Festkörperphysik, Kristalldefekt, Fehlordnung, jede Abweichung von einer streng periodischen Anordnung der Gitterbausteine im Kristall. Für fast alle makroskopischen Eigenschaften, insbesondere die mechanischen und elektrischen, sind Gitterfehler von entscheidender Bedeutung. Man kann Gitterfehler nach der Grösse und der Art der Entstehung einteilen.
a) Grösse: Man unterscheidet atomare Fehlordnungen, Punktdefekte, die eindimensional sind, und makroskopische Defekte, die, je nachdem ob sie zwei- oder dreidimensional ausgedehnt sind, Liniendefekte oder Oberflächendefekte genannt werden.
Zu den atomaren Defekten gehören die thermischen Defekte, die in jedem perfekten Kristall oberhalb des absoluten Temperatur-Nullpunkts entstehen. Desweiteren zählen zu den Punktdefekten: Leerstellen (Schottky-Defekte), Zwischengitteratome, Frenkel-Defekte und Farbzentren. Auch Fremdatome, das heisst chemische Fehlordnungen, sind Punktdefekte.
Zu den makroskopischen Defekten gehören Versetzungen, Kleinwinkelkorngrenzen, Stapelfehler und Korngrenzen zwischen verschieden orientierten Kristalliten.
Chemische Fehlordnungen und Versetzungen werden auch Kristallbaufehler genannt, da sie im idealen Kristall nicht vorkommen.
b) Art der Entstehung: Vier Mechanismen sind im wesentlichen
die Ursache für Gitterfehler:
· Aufgrund
der Wärmebewegung schwingen die Atome um ihre Ruhelage, bei Raumtemperatur mit
Frequenzen um 1012-1013 Hz und Amplituden um
0,01 nm, wobei diese Bewegung auch am absoluten Nullpunkt (T = 0 K) nicht aufhört (Nullpunktsenergie).
· Durch
Stösse mit von aussen kommenden Teilchen oder g-Quanten oder auch durch thermische
Anregung können Atome ihren Platz ganz verlassen und sich an irgendeiner
anderen Stelle des Kristalls anlagern (Punktfehler, Fehlstelle).
·
Versetzungen sind linienartige Fehlordnungen in Kristallen, sie können sowohl
beim Kristallwachstum als auch durch mechanische Verformung entstehen.
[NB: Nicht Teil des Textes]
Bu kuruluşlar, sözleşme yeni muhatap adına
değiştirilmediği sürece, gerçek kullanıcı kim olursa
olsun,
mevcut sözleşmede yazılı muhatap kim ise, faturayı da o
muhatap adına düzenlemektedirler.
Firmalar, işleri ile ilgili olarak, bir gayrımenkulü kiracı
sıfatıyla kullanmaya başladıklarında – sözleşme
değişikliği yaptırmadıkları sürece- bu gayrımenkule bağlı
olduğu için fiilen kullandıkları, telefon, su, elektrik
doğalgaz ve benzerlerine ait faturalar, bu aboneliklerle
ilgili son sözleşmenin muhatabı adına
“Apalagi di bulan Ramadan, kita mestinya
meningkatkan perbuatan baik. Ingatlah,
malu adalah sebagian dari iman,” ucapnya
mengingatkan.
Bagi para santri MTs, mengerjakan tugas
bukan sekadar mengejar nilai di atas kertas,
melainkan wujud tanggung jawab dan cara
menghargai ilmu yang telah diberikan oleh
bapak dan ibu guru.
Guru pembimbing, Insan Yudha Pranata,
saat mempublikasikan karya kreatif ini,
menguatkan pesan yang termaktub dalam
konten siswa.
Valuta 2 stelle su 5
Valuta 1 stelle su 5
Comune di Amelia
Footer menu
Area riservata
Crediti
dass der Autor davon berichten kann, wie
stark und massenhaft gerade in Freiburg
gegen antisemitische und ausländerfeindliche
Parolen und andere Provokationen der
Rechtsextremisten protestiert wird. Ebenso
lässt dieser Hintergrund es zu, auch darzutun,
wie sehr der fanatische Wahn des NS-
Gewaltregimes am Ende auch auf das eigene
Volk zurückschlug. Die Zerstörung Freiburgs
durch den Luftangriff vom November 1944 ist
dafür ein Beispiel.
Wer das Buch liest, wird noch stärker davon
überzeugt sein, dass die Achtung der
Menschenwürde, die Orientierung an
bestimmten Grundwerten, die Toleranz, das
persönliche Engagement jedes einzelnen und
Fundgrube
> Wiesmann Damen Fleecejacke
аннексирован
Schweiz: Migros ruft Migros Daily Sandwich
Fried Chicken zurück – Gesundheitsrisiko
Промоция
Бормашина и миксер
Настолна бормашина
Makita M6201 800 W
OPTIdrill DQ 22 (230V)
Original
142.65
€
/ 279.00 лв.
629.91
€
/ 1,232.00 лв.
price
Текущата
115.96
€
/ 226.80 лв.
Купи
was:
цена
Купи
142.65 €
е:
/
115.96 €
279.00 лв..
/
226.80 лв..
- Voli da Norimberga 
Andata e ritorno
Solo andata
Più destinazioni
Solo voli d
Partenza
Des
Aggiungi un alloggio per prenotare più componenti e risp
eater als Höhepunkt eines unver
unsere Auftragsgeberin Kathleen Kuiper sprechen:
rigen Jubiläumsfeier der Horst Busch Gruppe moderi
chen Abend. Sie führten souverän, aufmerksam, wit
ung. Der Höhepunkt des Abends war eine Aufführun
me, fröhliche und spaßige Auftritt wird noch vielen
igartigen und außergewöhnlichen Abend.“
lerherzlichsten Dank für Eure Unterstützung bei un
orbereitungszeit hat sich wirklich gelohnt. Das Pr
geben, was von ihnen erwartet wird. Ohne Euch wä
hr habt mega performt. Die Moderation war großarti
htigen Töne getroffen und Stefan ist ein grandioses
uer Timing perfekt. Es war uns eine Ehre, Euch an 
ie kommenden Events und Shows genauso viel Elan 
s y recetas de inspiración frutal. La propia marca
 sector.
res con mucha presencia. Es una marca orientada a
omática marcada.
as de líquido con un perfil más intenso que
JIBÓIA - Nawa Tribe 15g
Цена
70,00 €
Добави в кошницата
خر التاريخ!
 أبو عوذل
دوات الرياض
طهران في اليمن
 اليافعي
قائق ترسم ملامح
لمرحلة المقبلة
Lage und
Orientierung einer Versetzung werden durch den Burgers-Vektor charakterisiert,
dieser steht bei einer Stufenversetzung senkrecht zur Kante der eingeschobenen
Netzebene, bei einer Schraubenversetzung parallel zur Schraubenrichtung
·
Flächenhafte Fehlstellen werden Stapelfehler genannt, dabei sitzen entweder
ganze Netzebenen an einer falschen Stelle oder bestehen aus einer »falschen«
Atomsorte.
Gitterfehler 1: Punktdefekte; a: Leerstelle, b: Zwischengitteratom, c: kleines Substitutionsatom, d: grosses Substitutionsatom).
Gitterfehler 2: Schraubenversetzung; ein Kristall wird partiell aufgetrennt (a) und um einen Atomabstand geschert (b).
Gitterfehler 3: linearer Defekt; eine Versetzung (a) verlagert sich schrittweise in Gleitrichtung (b), an der Aussenseite entsteht eine Stufe (c).
Gitterfehler 4: Flächendefekt; a: Korngrenze, b: Zwillingskristall.
Gitterfehler 5: Mikrophotographie von Zwillingen innerhalb eines Messing-Kristallkorns (250fach vergrössert).